Underwater electrical connection assemblies are known and have been in widespread use in the offshore oil and gas industry for many years. An example is shown in GB 2192316 A, which discloses an underwater connector with a first connector part and a second connector part capable of being mated and de-mated underwater. In this known design, the first connector half includes a receptacle for receiving a plug of a second connector half. An electrical contact pin projects axially in the receptacle, and when the plug is inserted in the receptacle, the pin enters the plug to make an electrical connection with a contact socket inside the plug. The electrical connection is established in a protected oil or gel filled environment contained in a chamber pressure balanced with respect to the pressure outside of the connector, thereby reducing the tendency for water or contaminants to enter the connection chamber.
Underwater electrical connectors are used for communicating electric signals for instrumentation and also for electric power applications. In recent years, there has been a demand for connector assemblies capable of handling high voltages, e.g., tens of kilovolts. An example of a high voltage underwater electrical connector is described in GB 2361365 A. The use of high voltages creates issues concerning the electric field around the live components, and the electric stress created in insulating components in the case of high electric field gradients. Insulating materials may suffer from breakdown of the materials above a critical level of electric field gradient. The drawing of high currents through the connector raises issues about heating and it is desirable to avoid hot spots that may lead to reduced efficiency and possible material degradation or even failure.

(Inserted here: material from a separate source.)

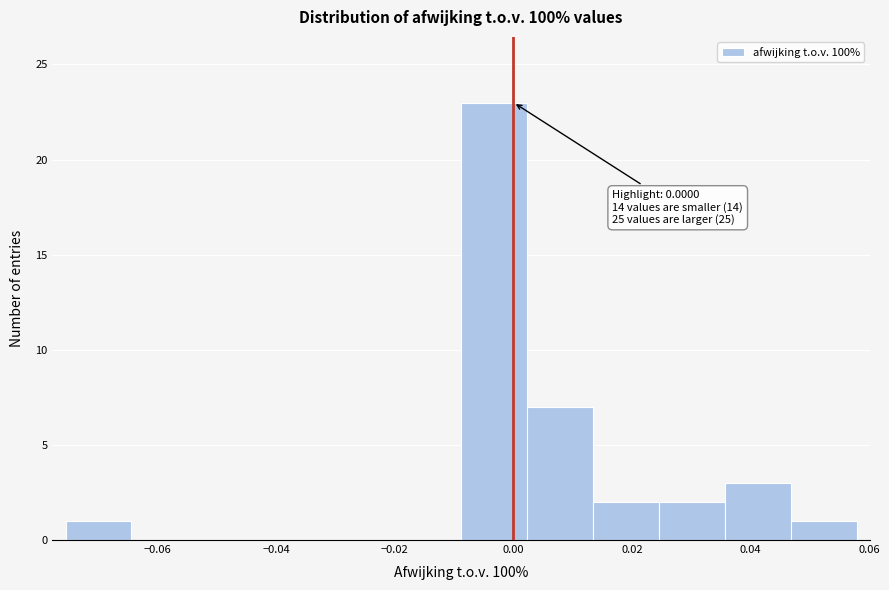

Over which range of the x-axis is the bar tallest?

-0.008 to 0.002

A known high voltage connector assembly is the SpecTRON 10 (trade mark) produced by Expro Connectors and Measurements of the United Kingdom. The electrical contact pin of the receptacle connector half has an axially extending conductive core and an axially extending annular insulation portion around the axially extending conductive core. The rear end portion of the conductive core has a radially outwardly facing electrical contact surface for connection to another component to the rear of the connector, such as an underwater cable. The front end portion of the conductive core also has a radially outwardly facing electrical contact surface, in this case for making contact with a socket provided in the plug connector half. The contact pin projects forwardly from a support and when the connector halves are fully mated the base part of the contact pin, nearest the support, extends through a seal provided at the entry to the plug connector half. In the region of this base part, the contact pin has an electrically conductive earth shield arranged radially outwardly of the annular insulation portion. This earth shield serves to shield the seal at the entry to the plug connector half from electrical stress. In the mated condition of the connector assembly, the base part of the pin immediately adjacent to the support is exposed to the surrounding water, and the earth shield may therefore also serve to protect the annular insulation portion from the effects of ambient water, and thus avoids water absorption that often leads to electrical degradation or failure. It also provides verification testing advantages, because the earth profile is not dependent on the ambient water, e.g., it is independent of the environment.
A certain minimum thickness is required for the annular insulation portion between the conductive core and the earth shield to avoid excessively high electrical stresses in the insulation material. The outside diameter of the earth shield is the same as the outside diameter of the insulation portion forwardly thereof, so that the contact pin has a constant diameter along all of its length that is to be inserted in the entry seal of the plug connector half. In order to comply with these constraints, for a given overall diameter of the contact pin, there is a maximum diameter imposed on the conductive core where it passes through the earth shield.
During construction of this known connector assembly, the annular insulation portion is provided by an insulating sleeve that is inserted over the conductive core from the rear. The rear end portion of the conductive core, where the radially outwardly facing electrical contact surface is provided, therefore has the same diameter as the part of the core that passes through the conductive earth shield.